By inspecting this unit after purchasing it, I determined that this is a relabled Metz Communications 288, which youcould buy for about half the audiophile-approved price from one of their distributors (see the web site).  But, I'm not sure you want to.  It does work better than the Terk; using it indoors, I can receive WEMU and WUOM clearly, and, on a good day, WDET and WRCJ. I suppose it would work better if it were mounted outside, which I am sure would upset the Medical Center.  I considered the following DIY unit, but before I could assemble it (and also because of some concern about the WAF), I determined that the VHF antenna put on the roof of my house by a previous owner was not broken, but that at least one of the signal splitters that had been put in the line was, and, by removing all of them, I achieved the quantum leap in FM sensitivity I had hoped to achieve with the ST-2.  So, the ST-2 now resides in my office in its steel-framed building with my steel office furniture, and I have yet to achieve the office feng shui that will alleviate the interference caused by all those big chunks of metal.  But, it's something to think about when I can't bear to consider Phase I/II trials anymore.
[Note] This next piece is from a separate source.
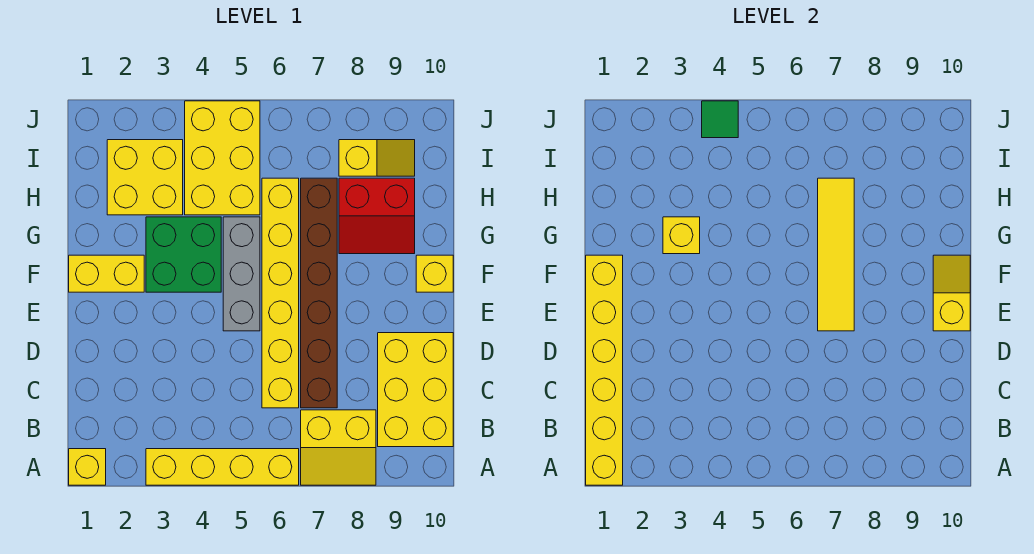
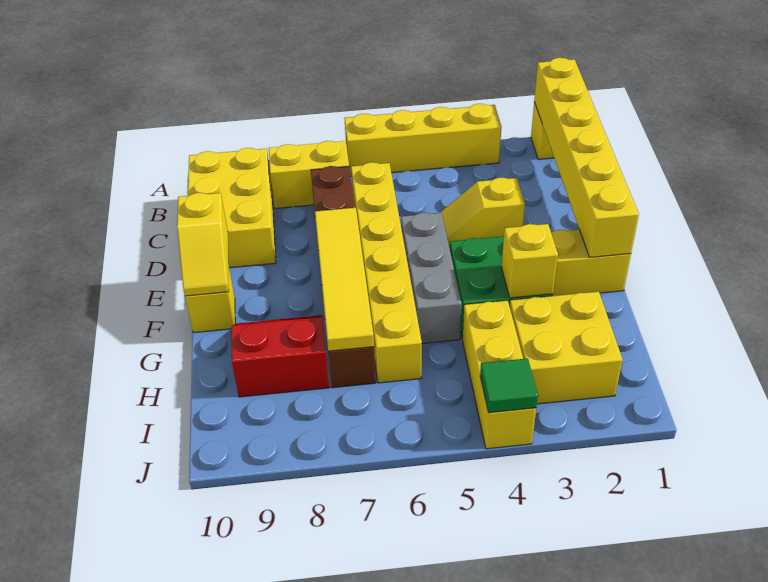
yellow brick H4:J5 level 1 -> yellow brick H4:J4 level 1
yellow slope I8:I9 level 1 top 8 -> yellow slope D3:D4 level 1 top 3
In the meantime, I did something I have wanted to do since I was sixteen (that doesn't involve two cheerleaders), I acquired a piece of McIntosh equipment, an MR-71.  It looks like this:  

McInstosh MR-71

The MR-71 is the last tube tuner that McInstosh built.  There is some discussion on the web about whether it is better than the MR-67, and the Scott 330-D has enthusiastic support, but I always wanted a Mac something, and I found a good example on eBay (back when ordinary Americans had money, and no, I did not take out a home equity loan to buy it, which you would understand if you saw my home), so I bought it and sent it to New Orleans to aligned by Dr. Terry Riemer.  Terry is a "retired" Professor of Electrical Engineering (you academics will know what ' "retired" ' means) and he has the equipment to do it right, but he is a craftsman and does not necessarily do it fast.  So, I highly recommend his services, but don't expect overnight turnaround.  Using the rooftop antenna, I get great reception, and a beautiful FM sound, especially from CBC, who still play their own recordings.  Most NPR-like stations do too much to the signal now to get really great sound.  WRCJ in particular screws around with the equalization so that their station sounds good in the car, but can be hard to listen to at home.  One other thing I have noticed is that this tuner was never designed to reject the RF noise generated by computers, DACs and such; the MR-71 sits next to the Apogee Mini-Dac, which has to be turned off for radio listening, and the more computers I turn off, the better radio sounds.  I think there is a lesson there.  

I also have an iPhone 3G with an internet radio application.  There are some advantages to IR, even if the sound quality isn't always so wonderful.  One advantage I highly recommend is the wonderful and just slightly obsessive Phil Schaap weekdays at 8:20AM on WKCR.  It is worth it just to hear him intone, "Charlie Parker, at the Hi-De-Ho, March, 1947."  Try it yourself, say it in your best solemn radio announcer voice. How can you resist?